While the automated instruments are able to make
frequent measurements over long periods and report their observations on an
hourly or daily basis, there is a considerable amount of work required to assure
that the data are reliable. The sensors must be calibrated periodically to correct
for changes in their response to properties in the Bay. Biofouling occurs on
the surface of the sensors, and this can change their ability to make valid
measurements. This fouling is most rapid during the warm periods of the year.
We need to service the instruments about once a week during the summer and about
every two weeks during the rest of the year. For the buoys, this servicing is
done by going out in a small boat to work on the instruments. There is also
a significant amount of data analysis and management that must be done to make
the results useful. We monitor the performance of the instruments on a daily
basis. At times, the real-time data must be corrected for changes in sensor
calibration. The data files need to be organized in ways that make them most
useful for people to analyze and work with. The acquisition of the data can
be automated, but skilled personnel are needed to maintain the system, track
the quality of the measurements, and analyze and interpret the results.

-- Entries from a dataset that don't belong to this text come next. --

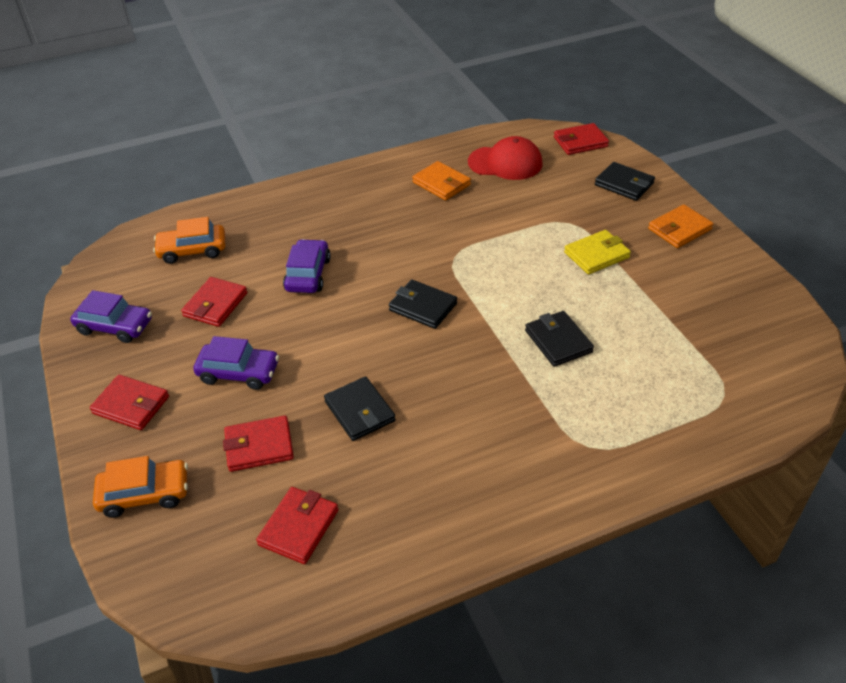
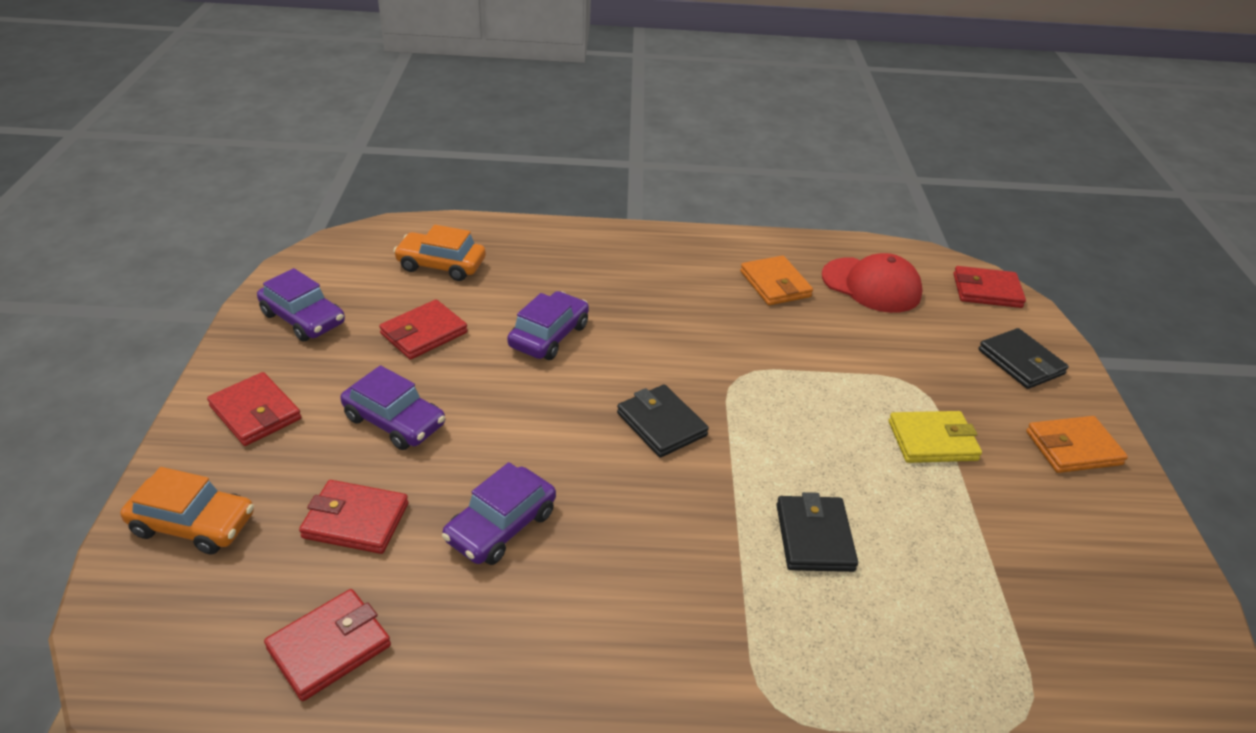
camera: 20 degrees right, 5 degrees down
(360, 411) = (501, 526): black wallet -> purple car

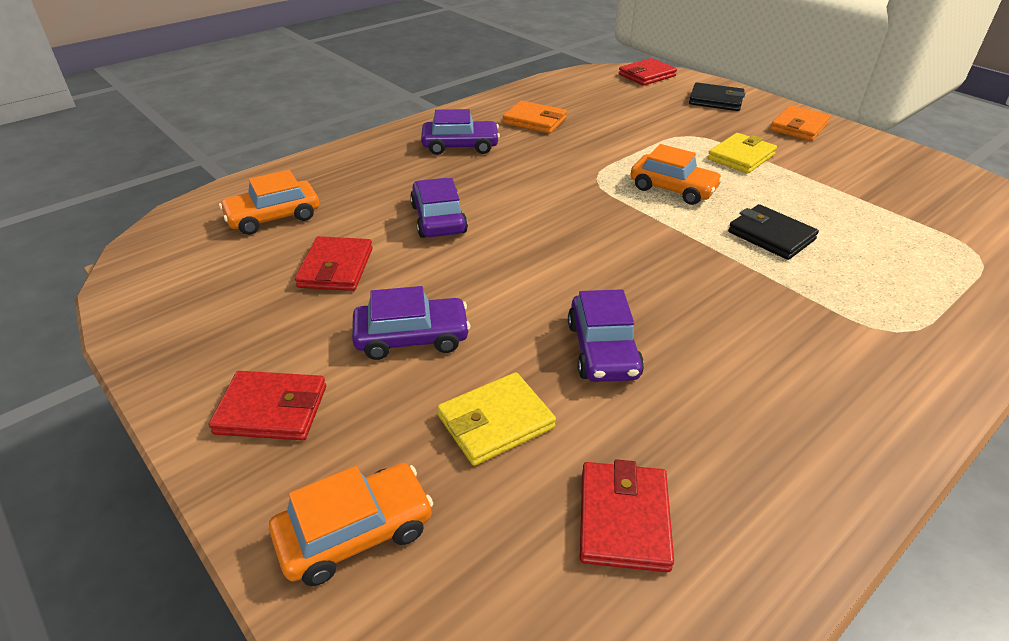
camera: 40 degrees left, 0 degrees up
(303, 318) = (201, 316): purple car -> purple car (460, 146)
(356, 520) = (495, 422): red wallet -> yellow wallet
(661, 424) = (597, 229): black wallet -> none
(796, 430) = (673, 189): none -> orange car
(871, 285) = (587, 98): red cap -> none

Our measurements at location 12 in the lower
West Passage have been made since 1995 (see Fig. 4). We can see the differences
from year to year in temperature, salinity, and phytoplankton blooms in this
portion of the Bay. The summers of 1995 and 1999 had the warmest surface waters
of recent years. The early summer of 1998 was unusual due to the large amount
of freshwater input. The winter and summer of 2000 were the coolest of the past
six years.
The time-series data have revealed many aspects
of the processes occurring in Narragansett Bay. They are useful in evaluating
the importance of natural and anthropogenic influences in the Bay. Stratification
of the waters occurs when the surface layer becomes less dense than the bottom
waters. The input of freshwater from rivers, rain, or runoff and heating from
solar radiation decrease the density of surface waters, thereby enhancing stratification.
High winds, storms, and periods of large tidal amplitudes break down the stratification
and mix the surface and bottom waters. We find that photosynthetic growth of
algae and phytoplankton is greatest during periods of stratification. These
conditions also lead to depletion of oxygen concentrations in the bottom waters.
The amount of oxygen in the water is an important determinant of water quality.
Low oxygen levels can make the waters and the sediments on the seafloor uninhabitable
by fish, shellfish, and other organisms.
This type of information will be used by scientists
and environmental managers to understand the factors that affect the health
of the Bay ecosystem. We will also be able to detect changes in water quality
and identify ways in which we can sustain and enhance the resources of the Bay.